Consumer Advisory Committee
I am a mother, a sister, a daughter in law, a friend of many and an Elementary teacher. I have two wonderful children, 21 and 17. I love to ski, dance, sing, travel, read, and walk my dog. Six years ago my life changed for ever... My beloved husband was diagnosed with a very serious germ cell cancer. We tried everything, traditional and alternative, for 16 months. Through therapy, yoga, meditation and the love of friends and family, we moved towards Daryl's death with dignity, grace and a deep spiritual growth. There have been many challenges to overcome: learning to parent my children without their father, continuing to show my children that life still is wonderful, and keeping the memories alive without stirring up the swamp full of sadness. For the most part, I believe we are very successful but ... we will never be the same.
Len is the Facilitator (Chair) of the Vancouver Prostate Support and Awareness Group known as Vancouver PSA Group. He is also a director of the British Columbia Foundation for Prostate Disease, and Director of the Canadian Prostate Cancer Network. He has also served as a community representative on the Board of the Canadian Cancer Society, BC & Yukon Division.
Len is involved in a number of other activities including a member of Stewards and Church Council at his church, the Wheels to Meals program for seniors in Burnaby, Board Chair for the Marriage Project and member of the Ethics Committee at the BC Cancer Agency, Vancouver Treatment Centre.
Prior to his retirement in 1994, Len was an employee of Canada Mortgage & Housing Corporation where he was responsible for the Loan Insurance Programs for the BC & Yukon Region.
Len was diagnosed with Prostate Cancer in May of 1992, chose surgery as his treatment option and has had no reoccurrence of the disease to date but does suffer from the side effects of the treatment.
Len is married with two adult children and enjoys woodworking for a hobby.
Brenda Hochachka B.Sc.emigrated from England in 1969 to work in the Cancer Research Center which was located at UBC before it moved to W 10th Ave.I am a widow with three grown children,my husband had a difficult 3 years with prostate cancer and lymphoma and died at home in 2002 after 19 weeks in the BCCA,Vancouver Hospital and G.F.Strong.
I have been treated for pre-menopausal breast cancer twice,in 1983 and 1993 and have had bi-lateral mastectomies,chemotherapy,oophorectomy and Tamoxifen. I was a volunteer with the CCS on the Information Service phone line for 16yrs, with their speakers bureau and at Camp Goodtimes for children with cancer.I served on a communications committee for the Screening Mammography Program as well as doing two different projects with the UBC Medical students training in communication skills.I have been a presenter at cancer conferences,one at the BCCA on issues around genetic testing and also one on issues surrounding breast reconstruction.I was an organizer of the[now discontinued] Dunbar breast cancer support group.Since 1996 I have been involved with Abreast In A Boat,a dragonboat team/society for women with breast cancer,as the inaugural captain and president.I now have a volunteer job with the START study on breast cancer and exercise which is a joint project between the BCCA and UBC Sports Medicine to study the effect of aerobic and resistance training on women while they are undergoing chemotherapy for breast cancer.

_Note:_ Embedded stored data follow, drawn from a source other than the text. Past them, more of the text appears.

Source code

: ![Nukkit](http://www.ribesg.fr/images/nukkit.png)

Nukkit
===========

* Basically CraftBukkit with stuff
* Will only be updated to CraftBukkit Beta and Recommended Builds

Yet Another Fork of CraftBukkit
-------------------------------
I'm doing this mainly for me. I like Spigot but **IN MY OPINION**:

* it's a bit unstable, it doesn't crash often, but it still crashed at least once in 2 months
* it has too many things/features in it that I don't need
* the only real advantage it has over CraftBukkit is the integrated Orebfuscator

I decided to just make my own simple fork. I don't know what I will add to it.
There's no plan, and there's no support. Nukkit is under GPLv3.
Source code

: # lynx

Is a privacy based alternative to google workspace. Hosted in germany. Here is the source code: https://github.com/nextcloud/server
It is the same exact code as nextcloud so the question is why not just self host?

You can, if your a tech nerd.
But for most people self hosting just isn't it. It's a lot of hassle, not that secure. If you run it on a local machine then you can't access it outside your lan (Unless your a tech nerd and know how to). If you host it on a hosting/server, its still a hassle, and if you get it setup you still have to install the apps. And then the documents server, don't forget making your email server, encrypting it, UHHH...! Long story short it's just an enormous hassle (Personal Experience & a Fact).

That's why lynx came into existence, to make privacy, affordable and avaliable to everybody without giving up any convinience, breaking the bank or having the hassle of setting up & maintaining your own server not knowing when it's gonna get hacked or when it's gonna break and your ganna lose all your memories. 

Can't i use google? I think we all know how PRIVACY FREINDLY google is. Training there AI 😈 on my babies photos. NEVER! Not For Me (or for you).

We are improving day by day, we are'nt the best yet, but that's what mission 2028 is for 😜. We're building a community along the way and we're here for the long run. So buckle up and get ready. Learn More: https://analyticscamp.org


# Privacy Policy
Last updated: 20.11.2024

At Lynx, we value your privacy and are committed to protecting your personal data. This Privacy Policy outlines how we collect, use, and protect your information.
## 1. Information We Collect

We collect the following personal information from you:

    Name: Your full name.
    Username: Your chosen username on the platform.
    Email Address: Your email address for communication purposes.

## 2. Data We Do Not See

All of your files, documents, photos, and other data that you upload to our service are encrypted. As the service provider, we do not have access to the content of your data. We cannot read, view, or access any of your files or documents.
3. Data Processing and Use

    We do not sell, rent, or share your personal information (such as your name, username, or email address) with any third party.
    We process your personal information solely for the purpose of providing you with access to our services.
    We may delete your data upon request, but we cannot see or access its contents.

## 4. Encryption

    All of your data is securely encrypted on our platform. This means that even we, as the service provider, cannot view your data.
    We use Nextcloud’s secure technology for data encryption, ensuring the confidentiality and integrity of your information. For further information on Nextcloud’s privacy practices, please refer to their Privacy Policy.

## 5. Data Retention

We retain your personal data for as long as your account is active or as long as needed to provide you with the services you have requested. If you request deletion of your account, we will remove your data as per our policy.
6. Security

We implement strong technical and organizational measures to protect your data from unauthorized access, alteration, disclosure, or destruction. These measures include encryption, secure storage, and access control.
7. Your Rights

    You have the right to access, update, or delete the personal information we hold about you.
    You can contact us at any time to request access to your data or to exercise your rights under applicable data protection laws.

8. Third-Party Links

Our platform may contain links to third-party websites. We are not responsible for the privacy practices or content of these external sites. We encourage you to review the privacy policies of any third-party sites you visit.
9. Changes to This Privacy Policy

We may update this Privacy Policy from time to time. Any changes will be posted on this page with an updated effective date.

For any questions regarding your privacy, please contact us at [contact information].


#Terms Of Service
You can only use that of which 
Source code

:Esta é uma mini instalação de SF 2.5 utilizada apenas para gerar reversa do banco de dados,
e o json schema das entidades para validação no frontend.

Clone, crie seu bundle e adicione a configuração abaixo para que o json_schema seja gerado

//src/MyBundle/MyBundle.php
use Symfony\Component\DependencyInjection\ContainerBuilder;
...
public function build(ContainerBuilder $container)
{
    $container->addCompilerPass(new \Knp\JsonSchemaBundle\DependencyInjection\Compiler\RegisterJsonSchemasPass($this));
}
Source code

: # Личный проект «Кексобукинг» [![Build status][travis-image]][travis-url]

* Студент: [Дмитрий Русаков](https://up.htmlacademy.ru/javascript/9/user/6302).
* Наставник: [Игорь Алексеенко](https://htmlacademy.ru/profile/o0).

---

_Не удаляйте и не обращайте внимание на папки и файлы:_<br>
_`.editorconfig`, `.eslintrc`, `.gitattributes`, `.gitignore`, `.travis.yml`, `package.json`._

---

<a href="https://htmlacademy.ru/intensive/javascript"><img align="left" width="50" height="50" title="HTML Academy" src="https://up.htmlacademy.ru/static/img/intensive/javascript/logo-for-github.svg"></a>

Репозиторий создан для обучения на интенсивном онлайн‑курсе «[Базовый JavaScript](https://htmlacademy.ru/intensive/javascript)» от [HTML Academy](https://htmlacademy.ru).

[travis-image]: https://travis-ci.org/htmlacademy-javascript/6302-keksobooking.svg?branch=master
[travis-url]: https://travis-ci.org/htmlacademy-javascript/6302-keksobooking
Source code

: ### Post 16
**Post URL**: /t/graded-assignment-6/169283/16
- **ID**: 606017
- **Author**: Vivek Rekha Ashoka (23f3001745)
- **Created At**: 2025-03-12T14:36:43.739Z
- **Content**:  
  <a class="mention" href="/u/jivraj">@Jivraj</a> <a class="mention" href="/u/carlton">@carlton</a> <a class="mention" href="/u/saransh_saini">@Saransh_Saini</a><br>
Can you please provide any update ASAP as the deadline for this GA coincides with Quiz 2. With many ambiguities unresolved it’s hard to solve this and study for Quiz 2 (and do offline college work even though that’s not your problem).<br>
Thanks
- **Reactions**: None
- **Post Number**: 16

I am interested professionally and personally in the goals of this research project . I have worked in health communications for over 20 years, both in the hospital setting and as a consultant. My work includes programs in child and adolescent health promotion, enhancing collaboration between care providers and parents of chronically ill children, and raising awareness about over-use of antibiotics in the development of antibiotic resistance. I have also volunteered on several cancer-related research projects as a patient representative.
When I was diagnosed with metastatic breast cancer in 2001, I realized first-hand the importance of clear communication at a time of physicial and emotional turmoil. While I feel that information about my diagnosis, prognosis and treatment has been sensitively communicated and appropriate, I have met many other patients who did not have positive experiences. I see a particular need to improve communication between care providers and patients who have cultural or language barriers to understanding their illness and care. There is also a need to improve communication links among the various specialists and the family physician involved in a patient's care. My needs have changed during nearly five years of treatment through the BC Cancer Agency, so I am pleased that this project proposes to follow patients over a period of time. I believe that the project is important and timely, and that it will improve the experience of cancer care for many patients amd families.
George Main George (B.Sc. UBC '68, M.Ed. UBC '73)
is a retired Elementary School Principal from Langley School District where he worked as a teacher and principal for 34 years. He has survived both Prostate Cancer and Bladder Cancer, and works on the Executive of the Surrey Prostate Cancer Support Group developing workshops and discussion sessions for Prostate Cancer Patients. George is also a member of the Board of Directors of the B.C. Foundation for Prostate Disease and is part of the Foundation's Communication Committee.
In non-cancer activities George is a Director and Treasurer of the "Langley Family and Youth Services Society."